Ama onu çağdaşı diğer güzel film oyuncusu kadınlardan ayıran şey zekâsıydı.
Kendisini aşağılayan, alçaltan ve kontrolü altına alıp ezmek isteyen Hollywood’un kalıplaşmış kurallarına isyan eden bir karakterdi.
Sanatının zirvesindeyken, İtalya’da, Stromboli’nin çekimi sırasında yönetmen Roberto Rossellini’ye âşık oldu ve kocası ile kızını terk etti. (Günümüzün önemli oyuncularından İsabella Rossellini, bu ikinci evliliğinden doğan kızıdır.)
O yılların muhafazakâr Amerika’sında yeni sevgilisinden hamile kalarak çocuğunu terk eden bir kadının, Hollywood’da barınmasına artık olanak yoktur deniliyordu.
İyice yaşlandığında o günleri şöyle değerlendirecekti:
“Önce azizelikten fahişeliğe düştüm, sonra tekrar azizeliğe yükseldim. Üstelik bunların hepsini bir ömre sığdırdım.”
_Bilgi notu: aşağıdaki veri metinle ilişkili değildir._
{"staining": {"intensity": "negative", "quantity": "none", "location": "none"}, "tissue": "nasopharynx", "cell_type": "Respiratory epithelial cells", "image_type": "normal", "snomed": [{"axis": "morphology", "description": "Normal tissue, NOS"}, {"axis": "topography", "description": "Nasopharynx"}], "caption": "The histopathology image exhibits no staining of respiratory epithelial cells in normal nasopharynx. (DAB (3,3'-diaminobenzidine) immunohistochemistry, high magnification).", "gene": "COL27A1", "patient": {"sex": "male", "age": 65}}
Ama o direndi, oynamak istemediği hiçbir rolü filmlerinde oynamadığı gibi, kendi hayatında da oynamadı.
Selznick’in önerdiği bir rolü reddederken şöyle demişti:
“Bu filmi yapmayacağım. Çünkü bu hikâyeye inanmıyorum. Kadın kahraman bir entelektüel ve entelektüel bir kadın böyle körü körüne âşık olamaz.”
David Smiedt’in Bergman için yazdığı portre yazısını artık Türkiye’de de yayınlanan The Rake dergisinde okudum.
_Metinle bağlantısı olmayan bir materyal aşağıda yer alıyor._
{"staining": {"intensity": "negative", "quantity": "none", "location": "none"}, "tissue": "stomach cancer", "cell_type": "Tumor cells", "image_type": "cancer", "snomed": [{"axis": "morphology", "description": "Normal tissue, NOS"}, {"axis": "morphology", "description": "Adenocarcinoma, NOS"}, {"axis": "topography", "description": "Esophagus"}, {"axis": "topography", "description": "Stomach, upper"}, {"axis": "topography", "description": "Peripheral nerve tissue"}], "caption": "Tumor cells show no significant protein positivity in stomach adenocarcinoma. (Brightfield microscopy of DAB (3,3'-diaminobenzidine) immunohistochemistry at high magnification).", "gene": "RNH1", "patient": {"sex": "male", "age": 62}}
Yazar, Bergman’ın bir sözünü aktarıyor:
“Öpüşmek, sözcükler kifayetsiz olduğunda konuşmayı kesmek üzere doğa tarafından tasarlanmış çok hoş bir oyundur.”
Birçok erkek okuyucunun “Karşında Bergman dururken konuşarak vakit kaybetmek niye” dediğini de duyar gibiyim, özellikle genç olanların!
Evet, erkek ruhu biraz sabırsızdır.
Karşısında etkilendiği, güzel bir kadın görünce o ruh huzursuzlanır, adamı dürtmeye başlar!
Konuşmak yerine bir an önce sonuca ulaşmayı ister ama böyle yaptığı vakit de kuş elden uçar gider.
Konuşmak, doya doya konuşmak, günler geceler boyunca konuşmak göze alınamıyorsa, dediğim gibi ya kuş uçar ya da o ilişkinin ömrü kelebeğin ömrü kadar olur.
Bir kadını kendinize âşık etmenin yolu da buradan geçer.
Eski dostumuz İspanyol gazeteci–filozof Jose Ortega y Gasset bakın “Santillana Markizi’nin Portresi Önünde Düşünceler” başlıklı denemesinde neler yazmış, biraz uzunca bir alıntı yapacağım, ama okumaya değer.
“Kadında bir kendini saklama ve gizleme içgüdüsü vardır: Kadın ruhu, sırtını sanki dış dünyaya dönmüş gibi, içteki tutkulu mayalanmayı saklayarak yaşar. Alçakgönüllü davranışlar, bu içi saklama tutumunun yalnızca simgesel biçimidir. Kadının, erkeğin bakışlarından saklamaya çalıştığı, aslında bedeni değil, erkeğin bedene yönelttiği niyetlere karşı gösterdiği tepkidir.”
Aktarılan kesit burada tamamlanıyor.